[REQUIREMENT A]: Write out the whole Israel and Türkiye article that follows, word for word.

Are Israel and Türkiye on a Collision Course or Parallel Tracks?

Israel’s illegal September 9 attack targeting Hamas senior leadership in Qatar is reportedly setting off alarm bells in Türkiye, which allows Hamas to maintain a presence in the country.
Turkish officials are understandably expressing concern that if Israel can try to bomb Hamas negotiators with US blessing in a US-allied country, what’s to prevent Israel from striking Ankara or Istanbul? Israeli Prime Minister Benjamin Netanyahu made the threat clear when on September 10 he declared the following:
“I say to Qatar and all countries that provide sanctuary to terrorists – either deport them or bring them to justice. If you don’t do this, we will.”
And following the Doha attack, Channel 12 in Israel reported that Israel is considering similar military strikes against Türkiye. Does this mark another step in the long-awaited conflict between “Greater Israel” and “Greater Türkiye,” or is it more sound and fury signifying little? Let’s look at both sides of that argument, starting first with a brief history of the war of words between the two sides over the past two years.
Fake Action and Heated Rhetoric
Despite criticizing Israel’s actions for the past two years, Turkish President Recep Tayyip Erdogan continues to face mounting political pressure at home to actually back up his words with concrete action.
The government made another attempt to placate the public with an August decision to formally close Turkish ports and airspace to Israeli vessels and aircraft. But foreign-flagged ships still sail from Turkish ports to Israel, as the Cradle notes:
Tankers frequently disable their tracking systems in the eastern Mediterranean, feign destinations in Egypt or elsewhere, and arrange deliveries through third-country traders.

[REQUIREMENT B]: Count how many lines in the rows below contain the word "Jetzt", and reply with only that number.

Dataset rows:
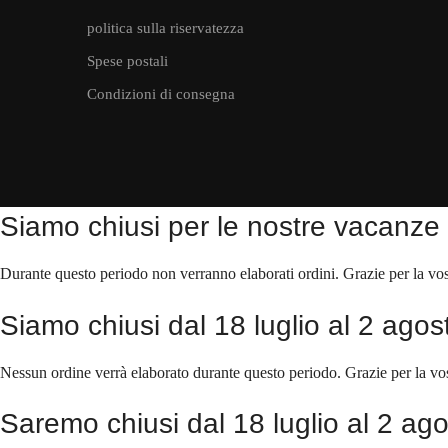
politica sulla riservatezza
Spese postali
Condizioni di consegna
Siamo chiusi per le nostre vacanze e
Durante questo periodo non verranno elaborati ordini. Grazie per la vo
Siamo chiusi dal 18 luglio al 2 agost
Nessun ordine verrà elaborato durante questo periodo. Grazie per la vo
Saremo chiusi dal 18 luglio al 2 ago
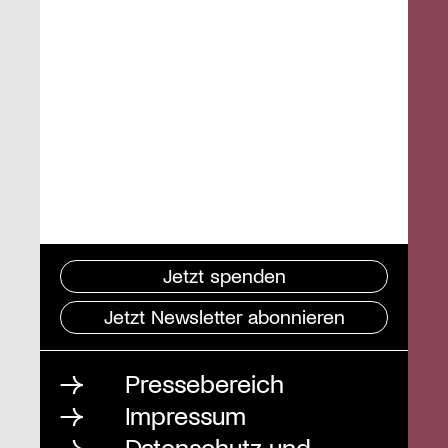
Jetzt spenden
Jetzt Newsletter abonnieren
Pressebereich
Impressum
Datenschutz und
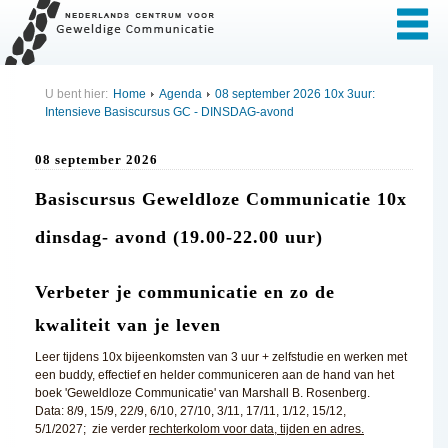
U bent hier:
Home
Agenda
08 september 2026 10x 3uur:
Intensieve Basiscursus GC - DINSDAG-avond
08 september 2026
Basiscursus Geweldloze Communicatie 10x
dinsdag- avond (19.00-22.00 uur)
Verbeter je communicatie en zo de
kwaliteit van je leven
Leer tijdens 10x bijeenkomsten van 3 uur + zelfstudie en werken met
een buddy, effectief en helder communiceren aan de hand van het
boek 'Geweldloze Communicatie' van Marshall B. Rosenberg.
Data: 8/9, 15/9, 22/9, 6/10, 27/10, 3/11, 17/11, 1/12, 15/12,
5/1/2027; zie verder
rechterkolom voor data, tijden en adres.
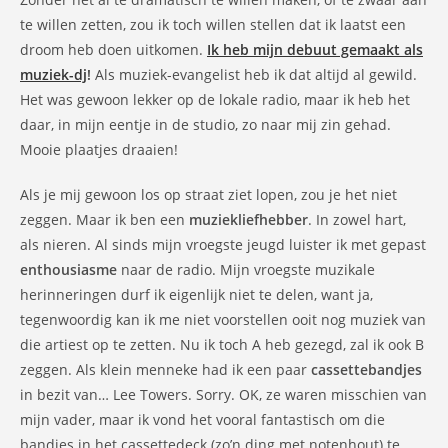
te willen zetten, zou ik toch willen stellen dat ik laatst een
droom heb doen uitkomen.
Ik heb mijn debuut gemaakt als
muziek-dj
!
Als muziek-evangelist heb ik dat altijd al gewild.
Het was gewoon lekker op de lokale radio, maar ik heb het
daar, in mijn eentje in de studio, zo naar mij zin gehad.
Mooie plaatjes draaien!
Als je mij gewoon los op straat ziet lopen, zou je het niet
zeggen. Maar ik ben een
muziekliefhebber
. In zowel hart,
als nieren. Al sinds mijn vroegste jeugd luister ik met gepast
enthousiasme
naar de radio. Mijn vroegste muzikale
herinneringen durf ik eigenlijk niet te delen, want ja,
tegenwoordig kan ik me niet voorstellen ooit nog muziek van
die artiest op te zetten. Nu ik toch A heb gezegd, zal ik ook B
zeggen. Als klein menneke had ik een paar
cassettebandjes
in bezit van… Lee Towers. Sorry. OK, ze waren misschien van
mijn vader, maar ik vond het vooral fantastisch om die
bandjes in het cassettedeck (zo’n ding met notenhout) te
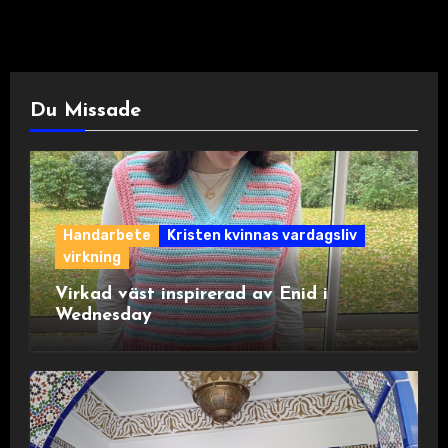
Du Missade
Handarbete
Kristen kvinnas vardagsliv
virkning
Virkad väst inspirerad av Enid i
Wednesday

[EXPECTED OUTPUT A]:
Are Israel and Türkiye on a Collision Course or Parallel Tracks?

Israel’s illegal September 9 attack targeting Hamas senior leadership in Qatar is reportedly setting off alarm bells in Türkiye, which allows Hamas to maintain a presence in the country.
Turkish officials are understandably expressing concern that if Israel can try to bomb Hamas negotiators with US blessing in a US-allied country, what’s to prevent Israel from striking Ankara or Istanbul? Israeli Prime Minister Benjamin Netanyahu made the threat clear when on September 10 he declared the following:
“I say to Qatar and all countries that provide sanctuary to terrorists – either deport them or bring them to justice. If you don’t do this, we will.”
And following the Doha attack, Channel 12 in Israel reported that Israel is considering similar military strikes against Türkiye. Does this mark another step in the long-awaited conflict between “Greater Israel” and “Greater Türkiye,” or is it more sound and fury signifying little? Let’s look at both sides of that argument, starting first with a brief history of the war of words between the two sides over the past two years.
Fake Action and Heated Rhetoric
Despite criticizing Israel’s actions for the past two years, Turkish President Recep Tayyip Erdogan continues to face mounting political pressure at home to actually back up his words with concrete action.
The government made another attempt to placate the public with an August decision to formally close Turkish ports and airspace to Israeli vessels and aircraft. But foreign-flagged ships still sail from Turkish ports to Israel, as the Cradle notes:
Tankers frequently disable their tracking systems in the eastern Mediterranean, feign destinations in Egypt or elsewhere, and arrange deliveries through third-country traders.

[EXPECTED OUTPUT B]: 2